§ **WHAT TO WORK ON**
The listing below is to be written out word for word, minus its images.

§ **STORED DATA**
- Opening Delimiter -

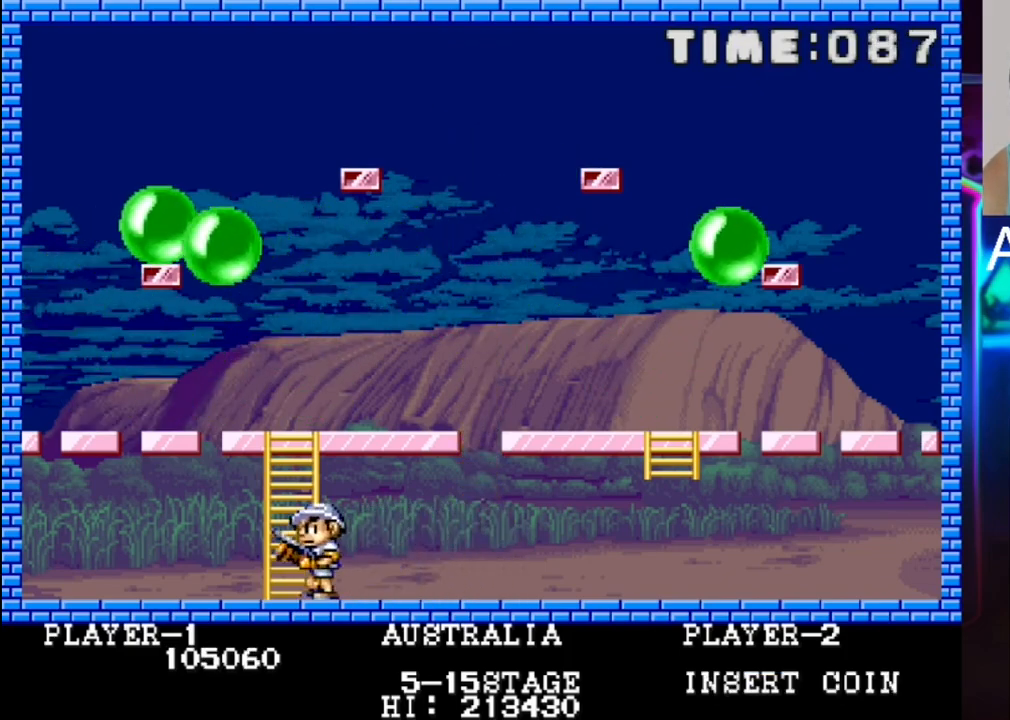
{"buttons": ["X"], "events": [[33, "DPAD_LEFT", "up"], [33, "DPAD_UP", "down"], [367, "DPAD_UP", "up"], [500, "X", "down"]]}
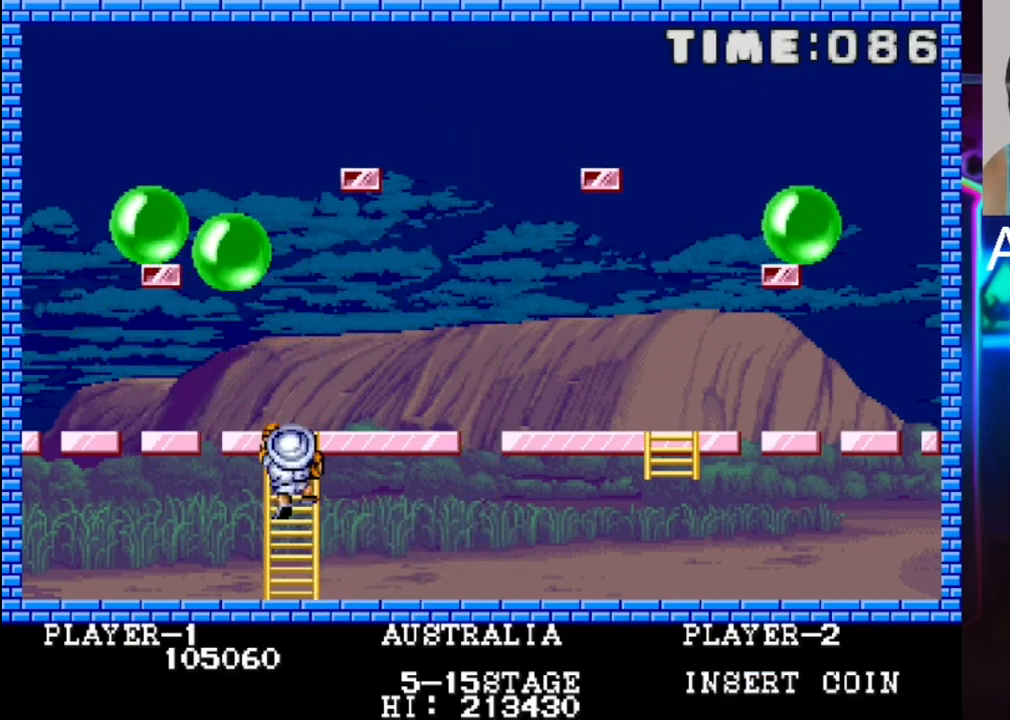
{"buttons": [], "events": [[133, "X", "up"], [200, "X", "down"], [333, "X", "up"], [400, "X", "down"], [467, "X", "up"]]}
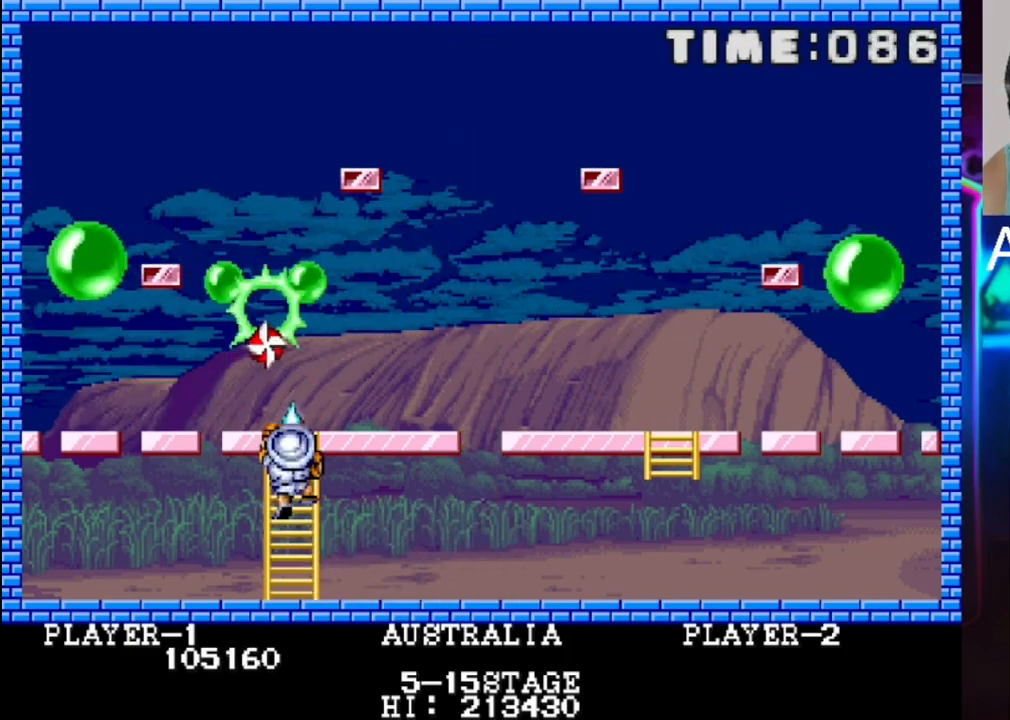
{"buttons": ["DPAD_DOWN"], "events": [[33, "X", "down"], [167, "X", "up"], [500, "DPAD_DOWN", "down"]]}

- Closing Delimiter -

§ **OUTPUT BELOW**
{"buttons": ["X"], "events": [[33, "DPAD_LEFT", "up"], [33, "DPAD_UP", "down"], [367, "DPAD_UP", "up"], [500, "X", "down"]]}
{"buttons": [], "events": [[133, "X", "up"], [200, "X", "down"], [333, "X", "up"], [400, "X", "down"], [467, "X", "up"]]}
{"buttons": ["DPAD_DOWN"], "events": [[33, "X", "down"], [167, "X", "up"], [500, "DPAD_DOWN", "down"]]}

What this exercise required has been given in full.